For comprehensive I/O documentation, load references/io_guide.md.

Transformations

Joins

Combine DataFrames:

```python

# Inner join

df1.join(df2, on="id", how="inner")

# Left join

df1.join(df2, on="id", how="left")

# Join on different column names

df1.join(df2, left_on="user_id", right_on="id")

```

Concatenation

Stack DataFrames:

```python

# Vertical (stack rows)

pl.concat([df1, df2], how="vertical")

# Horizontal (add columns)

pl.concat([df1, df2], how="horizontal")

# Diagonal (union with different schemas)

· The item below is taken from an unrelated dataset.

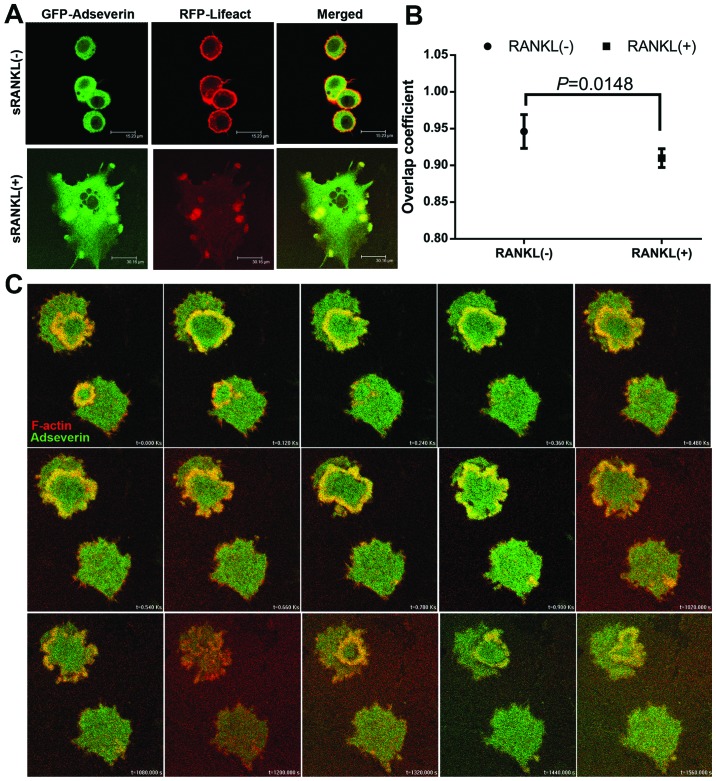
Immunofluorescence images of adseverin (Ads) (green) and F-actin (red) proteins in RAW264.7 cells following sRANKL administration. (A) Ads and F-actin colocalization is shown by the overlap of signals, resulting in yellow staining. In unstimulated RAW264.7 cells, F-actin and Ads colocalized in continuous and intense rings of fluorescence at the subplasmalemmal region. Upon sRANKL stimulation for 3 days, cortical F-actin and Ads rings are disrupted at the periphery with dot-like podosome structures, suggesting redistribution of Ads and F-actin disassembly during osteoclastogenesis. (B) Colocalized pixels of yellow color are located along the diagonal of the scattergram. Scatterplots showed that the Ads and F-actin overlap coefficient decreased from 0.94 (without sRANKL) to 0.91 (with sRANKL) (n=5). (C) Time-lapse confocal microscopy video frame shows Ads and F-actin colocalized in actin rings, actin ring assembly and disassembly during filming in mature OCs, indicating that Ads plays a role in actin assembly and cytoskeleton regulation. RANKL, receptor activator of nuclear factor-κB ligand.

pl.concat([df1, df2], how="diagonal")

```

Pivot and Unpivot

Reshape data:

```python

# Pivot (wide format)

df.pivot(values="sales", index="date", columns="product")

# Unpivot (long format)

df.unpivot(index="id", on=["col1", "col2"])

```

For detailed transformation examples, load references/transformations.md.

Pandas Migration

Polars offers significant performance improvements over pandas with a cleaner API. Key differences:

Conceptual Differences

  • No index: Polars uses integer positions only
  • Strict typing: No silent type conversions
  • Lazy evaluation: Available via LazyFrame
  • Parallel by default: Operations parallelized automatically

Common Operation Mappings

| Operation | Pandas | Polars |

|-----------|--------|--------|

| Select column | df["col"] | df.select("col") |

| Filter | df[df["col"] > 10] | df.filter(pl.col("col") > 10) |

| Add column | df.assign(x=...) | df.with_columns(x=...) |

| Group by | df.groupby("col").agg(...) | df.group_by("col").agg(...) |

| Window | df.groupby("col").transform(...) | df.with_columns(...).over("col") |

Key Syntax Patterns

Pandas sequential (slow):

```python

df.assign(

col_a=lambda df_: df_.value * 10,

col_b=lambda df_: df_.value * 100

)

```

Polars parallel (fast):

```python

df.with_columns(

col_a=pl.col("value") * 10,

col_b=pl.col("value") * 100,

)

```

For comprehensive migration guide, load references/pandas_migration.md.

Best Practices

Performance Optimization

  1. Use lazy evaluation for large datasets:

```python

lf = pl.scan_csv("large.csv") # Don't use read_csv

result = lf.filter(...).select(...).collect()

```

  1. Avoid Python functions in hot paths:

- Stay within expression API for parallelization

- Use .map_elements() only when necessary

- Prefer native Polars operations

  1. Use streaming for very large data:

```python

lf.collect(streaming=True)

```

  1. Select only needed columns early:

```python

# Good: Select columns early

lf.select("col1", "col2").filter(...)

# Bad: Filter on all columns first

lf.filter(...).select("col1", "col2")

```

  1. Use appropriate data types:

- Categorical for low-cardinality strings

- Appropriate integer sizes (i32 vs i64)

- Date types for temporal data

Expression Patterns

Conditional operations:

```python

pl.when(condition).then(value).otherwise(other_value)

```

Column operations across multiple columns:

```python

df.select(pl.col("^._value$") 2) # Regex pattern

```

Null handling:

```python

pl.col("x").fill_null(0)

pl.col("x").is_null()

pl.col("x").drop_nulls()

```

For additional best practices and patterns, load references/best_practices.md.

Resources

This skill includes comprehensive reference documentation:

references/

  • core_concepts.md - Detailed explanations of expressions, lazy evaluation, and type system
  • operations.md - Comprehensive guide to all common operations with examples
  • pandas_migration.md - Complete migration guide from pandas to Polars
  • io_guide.md - Data I/O operations for all supported formats
  • transformations.md - Joins, concatenation, pivots, and reshaping operations
  • best_practices.md - Performance optimization tips and common patterns

Load these references as needed when users require detailed information about specific topics.